═════ DATASET ROWS ═════

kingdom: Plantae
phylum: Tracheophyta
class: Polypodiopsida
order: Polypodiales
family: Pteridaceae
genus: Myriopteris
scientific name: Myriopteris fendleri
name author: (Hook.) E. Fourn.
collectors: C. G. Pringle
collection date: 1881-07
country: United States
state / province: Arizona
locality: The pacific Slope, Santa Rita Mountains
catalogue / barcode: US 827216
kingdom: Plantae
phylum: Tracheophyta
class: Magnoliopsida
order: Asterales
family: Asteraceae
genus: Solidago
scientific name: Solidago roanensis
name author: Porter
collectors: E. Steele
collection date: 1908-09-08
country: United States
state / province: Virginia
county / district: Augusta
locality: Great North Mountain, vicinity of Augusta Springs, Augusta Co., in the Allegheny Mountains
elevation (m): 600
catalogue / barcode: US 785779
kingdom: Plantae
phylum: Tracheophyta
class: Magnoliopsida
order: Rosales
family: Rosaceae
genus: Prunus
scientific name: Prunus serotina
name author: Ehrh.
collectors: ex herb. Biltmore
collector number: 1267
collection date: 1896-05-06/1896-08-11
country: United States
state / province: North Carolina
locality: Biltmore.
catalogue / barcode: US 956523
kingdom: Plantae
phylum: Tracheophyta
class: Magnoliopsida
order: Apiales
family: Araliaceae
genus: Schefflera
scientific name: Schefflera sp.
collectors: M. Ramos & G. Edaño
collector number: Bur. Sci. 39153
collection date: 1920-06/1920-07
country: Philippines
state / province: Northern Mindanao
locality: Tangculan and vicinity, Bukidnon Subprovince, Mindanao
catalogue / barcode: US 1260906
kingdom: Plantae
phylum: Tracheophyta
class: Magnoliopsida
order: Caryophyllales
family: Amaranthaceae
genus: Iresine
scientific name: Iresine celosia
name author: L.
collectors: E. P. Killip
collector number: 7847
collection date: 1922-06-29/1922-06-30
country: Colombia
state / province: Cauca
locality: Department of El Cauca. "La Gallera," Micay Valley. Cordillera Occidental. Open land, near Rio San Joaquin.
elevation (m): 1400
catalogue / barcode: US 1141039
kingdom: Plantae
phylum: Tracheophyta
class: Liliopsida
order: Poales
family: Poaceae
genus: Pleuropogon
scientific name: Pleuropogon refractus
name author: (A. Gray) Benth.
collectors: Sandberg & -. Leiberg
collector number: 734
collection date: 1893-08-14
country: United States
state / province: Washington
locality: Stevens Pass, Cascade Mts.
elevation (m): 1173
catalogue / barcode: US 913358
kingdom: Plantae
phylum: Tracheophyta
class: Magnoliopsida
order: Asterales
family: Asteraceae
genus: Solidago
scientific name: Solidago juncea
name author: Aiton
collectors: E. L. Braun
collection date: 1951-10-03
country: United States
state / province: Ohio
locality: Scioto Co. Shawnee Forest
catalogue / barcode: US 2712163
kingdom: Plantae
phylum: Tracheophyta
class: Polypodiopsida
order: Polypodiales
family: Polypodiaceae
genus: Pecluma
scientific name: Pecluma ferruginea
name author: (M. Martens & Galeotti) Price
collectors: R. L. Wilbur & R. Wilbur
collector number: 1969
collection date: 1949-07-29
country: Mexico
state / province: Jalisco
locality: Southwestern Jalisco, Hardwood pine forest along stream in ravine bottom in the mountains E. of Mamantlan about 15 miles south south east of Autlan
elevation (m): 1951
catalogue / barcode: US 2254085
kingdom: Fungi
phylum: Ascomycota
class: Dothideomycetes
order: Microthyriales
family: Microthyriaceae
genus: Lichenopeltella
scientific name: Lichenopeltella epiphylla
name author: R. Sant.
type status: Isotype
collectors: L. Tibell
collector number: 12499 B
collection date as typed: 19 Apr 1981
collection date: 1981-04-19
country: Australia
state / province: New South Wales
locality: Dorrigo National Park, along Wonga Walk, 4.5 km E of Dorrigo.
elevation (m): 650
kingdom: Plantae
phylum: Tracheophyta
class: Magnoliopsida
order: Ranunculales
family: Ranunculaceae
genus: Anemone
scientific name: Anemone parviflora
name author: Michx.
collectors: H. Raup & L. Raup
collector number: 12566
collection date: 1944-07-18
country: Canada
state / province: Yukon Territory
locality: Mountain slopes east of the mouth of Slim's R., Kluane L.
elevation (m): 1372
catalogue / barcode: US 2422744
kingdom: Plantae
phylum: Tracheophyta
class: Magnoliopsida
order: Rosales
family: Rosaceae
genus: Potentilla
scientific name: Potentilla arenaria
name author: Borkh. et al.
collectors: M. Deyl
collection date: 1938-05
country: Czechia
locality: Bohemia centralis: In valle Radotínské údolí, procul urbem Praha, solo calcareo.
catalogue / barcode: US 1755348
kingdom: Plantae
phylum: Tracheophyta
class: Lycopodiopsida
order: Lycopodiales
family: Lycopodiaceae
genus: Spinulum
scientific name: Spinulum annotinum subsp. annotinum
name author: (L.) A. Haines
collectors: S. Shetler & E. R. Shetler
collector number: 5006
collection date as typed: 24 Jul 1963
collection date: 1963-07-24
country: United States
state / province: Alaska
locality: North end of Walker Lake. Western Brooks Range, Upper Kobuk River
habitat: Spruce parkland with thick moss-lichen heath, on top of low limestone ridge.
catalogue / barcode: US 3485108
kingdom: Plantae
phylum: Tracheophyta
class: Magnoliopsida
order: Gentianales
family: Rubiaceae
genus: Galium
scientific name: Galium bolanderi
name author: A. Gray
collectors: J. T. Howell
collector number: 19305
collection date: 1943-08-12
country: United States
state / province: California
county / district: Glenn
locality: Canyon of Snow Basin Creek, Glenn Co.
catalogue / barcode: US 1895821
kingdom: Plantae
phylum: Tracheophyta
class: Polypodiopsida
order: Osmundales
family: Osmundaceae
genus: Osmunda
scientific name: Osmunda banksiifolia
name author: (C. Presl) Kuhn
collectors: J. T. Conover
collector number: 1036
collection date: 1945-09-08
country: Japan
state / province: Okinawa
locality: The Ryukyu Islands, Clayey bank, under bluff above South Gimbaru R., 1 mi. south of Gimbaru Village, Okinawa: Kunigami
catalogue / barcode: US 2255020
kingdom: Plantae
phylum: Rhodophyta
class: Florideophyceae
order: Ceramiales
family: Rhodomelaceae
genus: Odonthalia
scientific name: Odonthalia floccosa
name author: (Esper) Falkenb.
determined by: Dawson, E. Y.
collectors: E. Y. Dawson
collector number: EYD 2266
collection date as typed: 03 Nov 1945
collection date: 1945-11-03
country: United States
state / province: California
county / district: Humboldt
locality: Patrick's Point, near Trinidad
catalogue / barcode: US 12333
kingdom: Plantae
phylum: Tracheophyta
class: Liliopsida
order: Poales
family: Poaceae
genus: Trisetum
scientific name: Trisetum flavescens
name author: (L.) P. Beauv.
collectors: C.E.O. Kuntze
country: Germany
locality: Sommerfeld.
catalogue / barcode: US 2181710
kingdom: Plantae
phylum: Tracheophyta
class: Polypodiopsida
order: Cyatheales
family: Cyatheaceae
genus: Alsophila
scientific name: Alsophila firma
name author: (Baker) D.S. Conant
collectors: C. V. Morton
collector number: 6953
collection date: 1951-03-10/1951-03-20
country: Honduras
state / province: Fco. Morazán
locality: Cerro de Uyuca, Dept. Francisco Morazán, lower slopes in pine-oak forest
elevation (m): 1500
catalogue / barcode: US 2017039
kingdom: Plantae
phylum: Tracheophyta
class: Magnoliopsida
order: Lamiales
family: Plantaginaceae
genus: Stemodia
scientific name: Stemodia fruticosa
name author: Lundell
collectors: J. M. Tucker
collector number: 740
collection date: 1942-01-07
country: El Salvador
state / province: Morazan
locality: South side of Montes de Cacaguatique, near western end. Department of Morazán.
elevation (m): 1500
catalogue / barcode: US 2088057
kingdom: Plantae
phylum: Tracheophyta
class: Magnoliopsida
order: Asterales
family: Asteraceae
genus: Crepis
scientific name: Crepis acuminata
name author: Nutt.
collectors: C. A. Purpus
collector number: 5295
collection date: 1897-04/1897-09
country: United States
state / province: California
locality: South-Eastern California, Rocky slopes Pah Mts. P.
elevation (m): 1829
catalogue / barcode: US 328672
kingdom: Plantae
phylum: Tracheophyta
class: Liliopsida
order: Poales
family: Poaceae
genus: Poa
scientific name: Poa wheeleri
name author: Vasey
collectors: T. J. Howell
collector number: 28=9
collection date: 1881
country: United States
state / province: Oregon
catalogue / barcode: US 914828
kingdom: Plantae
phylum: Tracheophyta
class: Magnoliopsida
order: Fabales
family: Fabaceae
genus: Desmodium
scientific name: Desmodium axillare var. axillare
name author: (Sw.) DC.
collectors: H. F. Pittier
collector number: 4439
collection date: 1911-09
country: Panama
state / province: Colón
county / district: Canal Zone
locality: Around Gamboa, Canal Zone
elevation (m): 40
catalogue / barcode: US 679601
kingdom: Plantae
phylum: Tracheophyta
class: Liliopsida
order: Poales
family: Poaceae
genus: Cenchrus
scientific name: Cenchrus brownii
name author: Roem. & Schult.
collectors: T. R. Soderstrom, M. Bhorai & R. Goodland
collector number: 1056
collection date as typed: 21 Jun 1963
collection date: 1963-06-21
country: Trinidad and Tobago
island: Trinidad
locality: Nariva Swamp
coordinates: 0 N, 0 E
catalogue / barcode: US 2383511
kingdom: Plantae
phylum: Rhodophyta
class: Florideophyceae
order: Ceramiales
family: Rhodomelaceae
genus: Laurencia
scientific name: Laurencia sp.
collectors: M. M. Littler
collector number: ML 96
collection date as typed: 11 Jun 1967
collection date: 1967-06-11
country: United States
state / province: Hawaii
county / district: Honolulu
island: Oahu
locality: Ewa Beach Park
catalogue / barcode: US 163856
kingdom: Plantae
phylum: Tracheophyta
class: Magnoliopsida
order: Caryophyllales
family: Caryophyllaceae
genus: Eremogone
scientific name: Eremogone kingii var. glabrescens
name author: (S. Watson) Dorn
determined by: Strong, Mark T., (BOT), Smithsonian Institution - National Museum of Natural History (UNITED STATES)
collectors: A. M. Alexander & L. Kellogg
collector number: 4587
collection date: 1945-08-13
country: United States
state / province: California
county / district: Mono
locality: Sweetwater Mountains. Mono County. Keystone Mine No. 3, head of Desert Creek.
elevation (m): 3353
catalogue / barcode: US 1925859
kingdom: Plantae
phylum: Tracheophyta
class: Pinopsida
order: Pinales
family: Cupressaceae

═════

TASK TO COMPLETE.
Return the lines of the material unchanged, beginning with the line that contains "state / province: Oregon" and continuing through the final line of the material.

PROBLEM SOLUTION.
state / province: Oregon
catalogue / barcode: US 914828
kingdom: Plantae
phylum: Tracheophyta
class: Magnoliopsida
order: Fabales
family: Fabaceae
genus: Desmodium
scientific name: Desmodium axillare var. axillare
name author: (Sw.) DC.
collectors: H. F. Pittier
collector number: 4439
collection date: 1911-09
country: Panama
state / province: Colón
county / district: Canal Zone
locality: Around Gamboa, Canal Zone
elevation (m): 40
catalogue / barcode: US 679601
kingdom: Plantae
phylum: Tracheophyta
class: Liliopsida
order: Poales
family: Poaceae
genus: Cenchrus
scientific name: Cenchrus brownii
name author: Roem. & Schult.
collectors: T. R. Soderstrom, M. Bhorai & R. Goodland
collector number: 1056
collection date as typed: 21 Jun 1963
collection date: 1963-06-21
country: Trinidad and Tobago
island: Trinidad
locality: Nariva Swamp
coordinates: 0 N, 0 E
catalogue / barcode: US 2383511
kingdom: Plantae
phylum: Rhodophyta
class: Florideophyceae
order: Ceramiales
family: Rhodomelaceae
genus: Laurencia
scientific name: Laurencia sp.
collectors: M. M. Littler
collector number: ML 96
collection date as typed: 11 Jun 1967
collection date: 1967-06-11
country: United States
state / province: Hawaii
county / district: Honolulu
island: Oahu
locality: Ewa Beach Park
catalogue / barcode: US 163856
kingdom: Plantae
phylum: Tracheophyta
class: Magnoliopsida
order: Caryophyllales
family: Caryophyllaceae
genus: Eremogone
scientific name: Eremogone kingii var. glabrescens
name author: (S. Watson) Dorn
determined by: Strong, Mark T., (BOT), Smithsonian Institution - National Museum of Natural History (UNITED STATES)
collectors: A. M. Alexander & L. Kellogg
collector number: 4587
collection date: 1945-08-13
country: United States
state / province: California
county / district: Mono
locality: Sweetwater Mountains. Mono County. Keystone Mine No. 3, head of Desert Creek.
elevation (m): 3353
catalogue / barcode: US 1925859
kingdom: Plantae
phylum: Tracheophyta
class: Pinopsida
order: Pinales
family: Cupressaceae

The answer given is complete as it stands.